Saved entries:
::::
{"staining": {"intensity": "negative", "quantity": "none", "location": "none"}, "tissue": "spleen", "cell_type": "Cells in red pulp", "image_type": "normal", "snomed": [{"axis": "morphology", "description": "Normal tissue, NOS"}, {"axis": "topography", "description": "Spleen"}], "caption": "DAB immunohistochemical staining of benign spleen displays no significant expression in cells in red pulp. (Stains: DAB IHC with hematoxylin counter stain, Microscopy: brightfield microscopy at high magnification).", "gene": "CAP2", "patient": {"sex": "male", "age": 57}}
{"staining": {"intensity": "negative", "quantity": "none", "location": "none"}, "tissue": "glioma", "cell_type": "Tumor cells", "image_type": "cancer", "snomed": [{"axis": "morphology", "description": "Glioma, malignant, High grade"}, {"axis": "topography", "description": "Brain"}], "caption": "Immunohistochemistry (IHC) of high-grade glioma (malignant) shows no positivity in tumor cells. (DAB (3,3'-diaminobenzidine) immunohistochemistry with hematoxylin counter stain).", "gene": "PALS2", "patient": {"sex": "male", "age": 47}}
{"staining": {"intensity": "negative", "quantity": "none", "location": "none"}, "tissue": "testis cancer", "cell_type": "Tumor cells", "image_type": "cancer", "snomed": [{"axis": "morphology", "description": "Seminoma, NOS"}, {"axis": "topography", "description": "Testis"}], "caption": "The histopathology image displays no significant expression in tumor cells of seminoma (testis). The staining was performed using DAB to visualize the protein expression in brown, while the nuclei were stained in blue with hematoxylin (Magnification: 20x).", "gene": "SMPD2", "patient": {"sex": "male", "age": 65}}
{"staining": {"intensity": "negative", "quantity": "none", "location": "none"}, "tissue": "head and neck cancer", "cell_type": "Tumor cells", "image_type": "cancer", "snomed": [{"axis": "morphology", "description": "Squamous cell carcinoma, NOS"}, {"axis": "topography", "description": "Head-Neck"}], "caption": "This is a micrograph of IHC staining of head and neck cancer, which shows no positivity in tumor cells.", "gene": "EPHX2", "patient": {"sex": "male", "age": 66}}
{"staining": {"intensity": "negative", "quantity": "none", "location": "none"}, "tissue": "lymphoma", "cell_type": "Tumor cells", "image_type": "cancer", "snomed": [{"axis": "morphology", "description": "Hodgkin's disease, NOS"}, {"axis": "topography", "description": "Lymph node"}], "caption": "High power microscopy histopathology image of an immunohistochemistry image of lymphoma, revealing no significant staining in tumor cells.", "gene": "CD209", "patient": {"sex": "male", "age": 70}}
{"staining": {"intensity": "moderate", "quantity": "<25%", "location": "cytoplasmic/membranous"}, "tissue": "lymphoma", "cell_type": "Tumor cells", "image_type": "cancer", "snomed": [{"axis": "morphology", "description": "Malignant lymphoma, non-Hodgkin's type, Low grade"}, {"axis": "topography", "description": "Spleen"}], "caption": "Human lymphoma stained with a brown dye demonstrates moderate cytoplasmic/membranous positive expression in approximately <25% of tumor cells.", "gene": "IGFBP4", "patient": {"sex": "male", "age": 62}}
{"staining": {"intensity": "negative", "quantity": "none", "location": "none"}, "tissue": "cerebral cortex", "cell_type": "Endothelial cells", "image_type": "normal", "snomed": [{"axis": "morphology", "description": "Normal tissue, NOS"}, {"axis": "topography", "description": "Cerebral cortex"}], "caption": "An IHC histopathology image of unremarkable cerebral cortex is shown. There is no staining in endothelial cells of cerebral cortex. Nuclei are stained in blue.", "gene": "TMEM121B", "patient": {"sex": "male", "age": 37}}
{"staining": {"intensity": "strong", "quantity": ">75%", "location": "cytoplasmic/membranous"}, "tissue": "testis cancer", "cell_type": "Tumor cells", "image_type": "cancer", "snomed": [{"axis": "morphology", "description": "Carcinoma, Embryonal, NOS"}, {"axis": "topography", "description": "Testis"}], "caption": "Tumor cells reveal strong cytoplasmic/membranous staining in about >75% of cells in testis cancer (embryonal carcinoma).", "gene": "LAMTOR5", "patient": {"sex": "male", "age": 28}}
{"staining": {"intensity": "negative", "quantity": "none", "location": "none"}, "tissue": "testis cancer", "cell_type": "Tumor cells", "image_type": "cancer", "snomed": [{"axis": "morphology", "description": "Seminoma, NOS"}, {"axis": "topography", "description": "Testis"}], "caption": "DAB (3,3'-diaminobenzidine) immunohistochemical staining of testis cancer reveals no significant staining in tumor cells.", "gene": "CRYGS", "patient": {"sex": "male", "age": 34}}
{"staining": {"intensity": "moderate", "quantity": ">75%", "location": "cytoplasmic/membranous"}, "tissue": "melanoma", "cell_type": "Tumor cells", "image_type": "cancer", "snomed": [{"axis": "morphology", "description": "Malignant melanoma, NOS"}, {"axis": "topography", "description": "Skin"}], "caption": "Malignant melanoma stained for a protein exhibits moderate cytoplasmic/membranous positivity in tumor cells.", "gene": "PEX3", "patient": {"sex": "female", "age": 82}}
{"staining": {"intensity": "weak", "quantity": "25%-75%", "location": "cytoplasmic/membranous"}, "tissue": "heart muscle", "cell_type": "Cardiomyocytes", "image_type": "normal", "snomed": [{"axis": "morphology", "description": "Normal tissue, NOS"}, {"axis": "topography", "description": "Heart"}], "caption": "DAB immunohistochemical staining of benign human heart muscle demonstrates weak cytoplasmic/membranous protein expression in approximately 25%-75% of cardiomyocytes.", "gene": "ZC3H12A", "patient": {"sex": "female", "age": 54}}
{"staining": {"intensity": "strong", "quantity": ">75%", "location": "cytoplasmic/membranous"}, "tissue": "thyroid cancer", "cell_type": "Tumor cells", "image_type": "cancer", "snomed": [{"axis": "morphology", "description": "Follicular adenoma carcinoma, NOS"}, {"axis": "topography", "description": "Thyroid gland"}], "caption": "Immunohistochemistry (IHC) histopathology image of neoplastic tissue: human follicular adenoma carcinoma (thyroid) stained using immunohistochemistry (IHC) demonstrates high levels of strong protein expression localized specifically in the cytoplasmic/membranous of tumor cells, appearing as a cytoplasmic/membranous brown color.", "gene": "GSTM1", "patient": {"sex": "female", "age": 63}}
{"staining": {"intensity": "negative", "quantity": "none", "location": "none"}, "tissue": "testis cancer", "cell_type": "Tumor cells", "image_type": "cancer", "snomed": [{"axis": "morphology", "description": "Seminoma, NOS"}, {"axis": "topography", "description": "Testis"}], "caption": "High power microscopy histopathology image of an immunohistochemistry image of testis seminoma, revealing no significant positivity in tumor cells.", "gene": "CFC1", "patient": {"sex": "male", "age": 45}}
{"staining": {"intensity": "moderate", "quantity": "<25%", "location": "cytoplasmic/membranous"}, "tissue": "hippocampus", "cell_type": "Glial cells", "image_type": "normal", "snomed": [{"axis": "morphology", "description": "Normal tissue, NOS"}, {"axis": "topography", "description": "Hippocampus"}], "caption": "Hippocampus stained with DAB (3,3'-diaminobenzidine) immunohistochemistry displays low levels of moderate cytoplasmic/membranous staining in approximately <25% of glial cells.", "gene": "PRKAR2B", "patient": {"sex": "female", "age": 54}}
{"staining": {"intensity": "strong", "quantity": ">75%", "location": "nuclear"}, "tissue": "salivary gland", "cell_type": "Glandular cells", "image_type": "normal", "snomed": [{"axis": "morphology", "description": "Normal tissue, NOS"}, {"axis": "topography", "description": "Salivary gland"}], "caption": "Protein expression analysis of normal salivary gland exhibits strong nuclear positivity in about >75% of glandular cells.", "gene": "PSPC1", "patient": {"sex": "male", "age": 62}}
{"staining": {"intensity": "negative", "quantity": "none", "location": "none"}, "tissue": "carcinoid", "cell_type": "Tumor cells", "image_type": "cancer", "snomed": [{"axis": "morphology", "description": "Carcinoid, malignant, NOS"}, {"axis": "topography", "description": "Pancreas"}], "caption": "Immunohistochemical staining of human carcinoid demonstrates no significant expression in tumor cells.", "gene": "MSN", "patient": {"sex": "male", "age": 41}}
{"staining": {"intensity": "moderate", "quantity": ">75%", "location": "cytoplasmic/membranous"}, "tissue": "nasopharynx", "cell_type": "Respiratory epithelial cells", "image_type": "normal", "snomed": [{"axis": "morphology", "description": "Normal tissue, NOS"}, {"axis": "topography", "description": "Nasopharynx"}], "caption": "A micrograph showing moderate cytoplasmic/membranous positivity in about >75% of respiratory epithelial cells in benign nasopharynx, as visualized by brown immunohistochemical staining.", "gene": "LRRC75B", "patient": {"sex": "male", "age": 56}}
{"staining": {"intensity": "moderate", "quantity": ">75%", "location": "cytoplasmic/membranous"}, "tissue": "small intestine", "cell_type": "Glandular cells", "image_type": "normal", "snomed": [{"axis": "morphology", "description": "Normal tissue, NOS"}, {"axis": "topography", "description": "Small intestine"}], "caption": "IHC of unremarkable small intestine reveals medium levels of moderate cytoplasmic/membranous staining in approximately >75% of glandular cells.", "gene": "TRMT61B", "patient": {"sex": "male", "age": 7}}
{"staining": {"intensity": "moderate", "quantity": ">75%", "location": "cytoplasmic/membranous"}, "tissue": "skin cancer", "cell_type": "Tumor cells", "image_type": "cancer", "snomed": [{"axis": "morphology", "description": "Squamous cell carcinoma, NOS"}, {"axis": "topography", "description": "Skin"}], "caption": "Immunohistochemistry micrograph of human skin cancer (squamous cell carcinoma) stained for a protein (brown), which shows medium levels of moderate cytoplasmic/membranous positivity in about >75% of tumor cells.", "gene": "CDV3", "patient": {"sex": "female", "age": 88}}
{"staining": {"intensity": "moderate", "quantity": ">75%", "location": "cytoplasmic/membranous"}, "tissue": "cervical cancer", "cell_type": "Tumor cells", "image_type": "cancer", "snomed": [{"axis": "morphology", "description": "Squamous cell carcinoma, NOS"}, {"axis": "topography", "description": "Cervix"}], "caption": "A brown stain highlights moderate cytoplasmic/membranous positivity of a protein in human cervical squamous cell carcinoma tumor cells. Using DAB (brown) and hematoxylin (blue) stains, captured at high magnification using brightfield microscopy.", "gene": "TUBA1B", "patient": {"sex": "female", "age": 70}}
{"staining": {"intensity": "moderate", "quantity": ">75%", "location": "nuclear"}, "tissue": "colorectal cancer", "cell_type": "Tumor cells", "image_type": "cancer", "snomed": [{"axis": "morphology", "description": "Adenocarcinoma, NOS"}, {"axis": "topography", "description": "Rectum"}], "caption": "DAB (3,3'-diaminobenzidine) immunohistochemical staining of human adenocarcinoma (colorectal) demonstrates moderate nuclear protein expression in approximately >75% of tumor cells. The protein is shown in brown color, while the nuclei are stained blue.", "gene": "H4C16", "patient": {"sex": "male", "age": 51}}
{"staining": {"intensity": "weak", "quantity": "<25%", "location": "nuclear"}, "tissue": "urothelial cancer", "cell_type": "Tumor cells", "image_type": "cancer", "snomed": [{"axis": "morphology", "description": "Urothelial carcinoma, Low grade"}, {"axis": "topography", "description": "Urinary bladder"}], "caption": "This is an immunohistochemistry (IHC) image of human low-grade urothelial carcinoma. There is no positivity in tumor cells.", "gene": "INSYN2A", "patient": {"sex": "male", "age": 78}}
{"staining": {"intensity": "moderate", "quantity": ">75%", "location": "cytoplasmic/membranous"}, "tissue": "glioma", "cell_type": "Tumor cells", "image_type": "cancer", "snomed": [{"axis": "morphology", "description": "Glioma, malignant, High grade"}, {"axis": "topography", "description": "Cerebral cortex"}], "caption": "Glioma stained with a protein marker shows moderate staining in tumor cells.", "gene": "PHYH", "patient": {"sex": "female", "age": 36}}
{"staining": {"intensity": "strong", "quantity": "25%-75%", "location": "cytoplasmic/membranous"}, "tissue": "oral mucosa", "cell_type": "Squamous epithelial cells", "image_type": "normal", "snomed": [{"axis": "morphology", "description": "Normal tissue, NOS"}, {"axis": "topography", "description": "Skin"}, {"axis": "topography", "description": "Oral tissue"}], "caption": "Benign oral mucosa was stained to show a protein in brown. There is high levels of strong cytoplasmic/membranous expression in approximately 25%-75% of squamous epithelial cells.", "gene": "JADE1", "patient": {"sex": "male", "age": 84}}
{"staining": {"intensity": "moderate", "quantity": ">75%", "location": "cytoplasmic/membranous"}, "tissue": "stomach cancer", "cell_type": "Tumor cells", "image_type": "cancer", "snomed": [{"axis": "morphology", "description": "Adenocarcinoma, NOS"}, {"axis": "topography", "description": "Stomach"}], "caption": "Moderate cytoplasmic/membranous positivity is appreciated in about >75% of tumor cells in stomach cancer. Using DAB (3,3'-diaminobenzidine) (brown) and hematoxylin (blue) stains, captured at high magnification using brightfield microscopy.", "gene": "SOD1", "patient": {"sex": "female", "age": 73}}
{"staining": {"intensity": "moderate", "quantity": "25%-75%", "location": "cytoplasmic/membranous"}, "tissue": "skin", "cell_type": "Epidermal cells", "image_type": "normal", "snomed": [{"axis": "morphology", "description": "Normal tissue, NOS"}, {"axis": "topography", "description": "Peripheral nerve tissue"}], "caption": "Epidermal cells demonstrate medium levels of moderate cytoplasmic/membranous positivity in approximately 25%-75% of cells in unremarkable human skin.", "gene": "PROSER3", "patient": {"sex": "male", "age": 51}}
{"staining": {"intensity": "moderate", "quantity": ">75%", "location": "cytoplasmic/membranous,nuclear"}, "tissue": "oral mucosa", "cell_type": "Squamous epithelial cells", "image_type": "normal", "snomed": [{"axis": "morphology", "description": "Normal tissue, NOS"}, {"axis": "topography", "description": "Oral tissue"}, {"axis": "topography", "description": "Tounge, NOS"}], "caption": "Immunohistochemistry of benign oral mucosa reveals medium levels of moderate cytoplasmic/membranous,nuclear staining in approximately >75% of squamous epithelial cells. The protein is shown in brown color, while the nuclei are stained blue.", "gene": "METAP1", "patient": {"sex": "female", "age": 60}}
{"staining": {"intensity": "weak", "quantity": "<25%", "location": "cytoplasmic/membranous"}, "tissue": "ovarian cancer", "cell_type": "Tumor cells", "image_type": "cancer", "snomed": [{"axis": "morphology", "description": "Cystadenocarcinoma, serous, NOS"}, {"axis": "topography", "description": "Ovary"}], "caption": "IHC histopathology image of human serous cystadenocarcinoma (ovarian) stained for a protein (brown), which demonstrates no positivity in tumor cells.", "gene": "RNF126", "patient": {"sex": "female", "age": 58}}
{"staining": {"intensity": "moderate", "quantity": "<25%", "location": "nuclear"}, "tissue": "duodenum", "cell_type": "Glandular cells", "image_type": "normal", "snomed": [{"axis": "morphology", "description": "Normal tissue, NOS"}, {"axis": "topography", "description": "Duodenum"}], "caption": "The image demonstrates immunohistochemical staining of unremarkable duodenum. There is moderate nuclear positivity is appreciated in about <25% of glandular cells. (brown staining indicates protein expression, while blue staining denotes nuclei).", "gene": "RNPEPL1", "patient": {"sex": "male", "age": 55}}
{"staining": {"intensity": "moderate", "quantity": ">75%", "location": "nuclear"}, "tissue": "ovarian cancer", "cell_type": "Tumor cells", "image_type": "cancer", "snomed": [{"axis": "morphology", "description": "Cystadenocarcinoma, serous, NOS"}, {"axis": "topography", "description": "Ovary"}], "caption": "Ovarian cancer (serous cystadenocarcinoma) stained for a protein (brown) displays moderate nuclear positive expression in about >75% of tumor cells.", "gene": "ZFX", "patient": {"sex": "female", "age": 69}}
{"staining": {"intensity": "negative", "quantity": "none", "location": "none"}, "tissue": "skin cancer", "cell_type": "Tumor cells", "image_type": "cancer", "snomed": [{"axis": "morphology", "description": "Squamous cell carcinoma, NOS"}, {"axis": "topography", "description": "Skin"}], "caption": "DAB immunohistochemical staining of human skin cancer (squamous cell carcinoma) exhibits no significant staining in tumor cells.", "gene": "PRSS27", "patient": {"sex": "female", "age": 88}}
::::
WHAT TO PRODUCE -> Repeat, exactly as they stand above, the lines from the line with "of unremarkable small" to the line with "micrograph of human", both lines included.

EXPECTED OUTPUT ->
{"staining": {"intensity": "moderate", "quantity": ">75%", "location": "cytoplasmic/membranous"}, "tissue": "small intestine", "cell_type": "Glandular cells", "image_type": "normal", "snomed": [{"axis": "morphology", "description": "Normal tissue, NOS"}, {"axis": "topography", "description": "Small intestine"}], "caption": "IHC of unremarkable small intestine reveals medium levels of moderate cytoplasmic/membranous staining in approximately >75% of glandular cells.", "gene": "TRMT61B", "patient": {"sex": "male", "age": 7}}
{"staining": {"intensity": "moderate", "quantity": ">75%", "location": "cytoplasmic/membranous"}, "tissue": "skin cancer", "cell_type": "Tumor cells", "image_type": "cancer", "snomed": [{"axis": "morphology", "description": "Squamous cell carcinoma, NOS"}, {"axis": "topography", "description": "Skin"}], "caption": "Immunohistochemistry micrograph of human skin cancer (squamous cell carcinoma) stained for a protein (brown), which shows medium levels of moderate cytoplasmic/membranous positivity in about >75% of tumor cells.", "gene": "CDV3", "patient": {"sex": "female", "age": 88}}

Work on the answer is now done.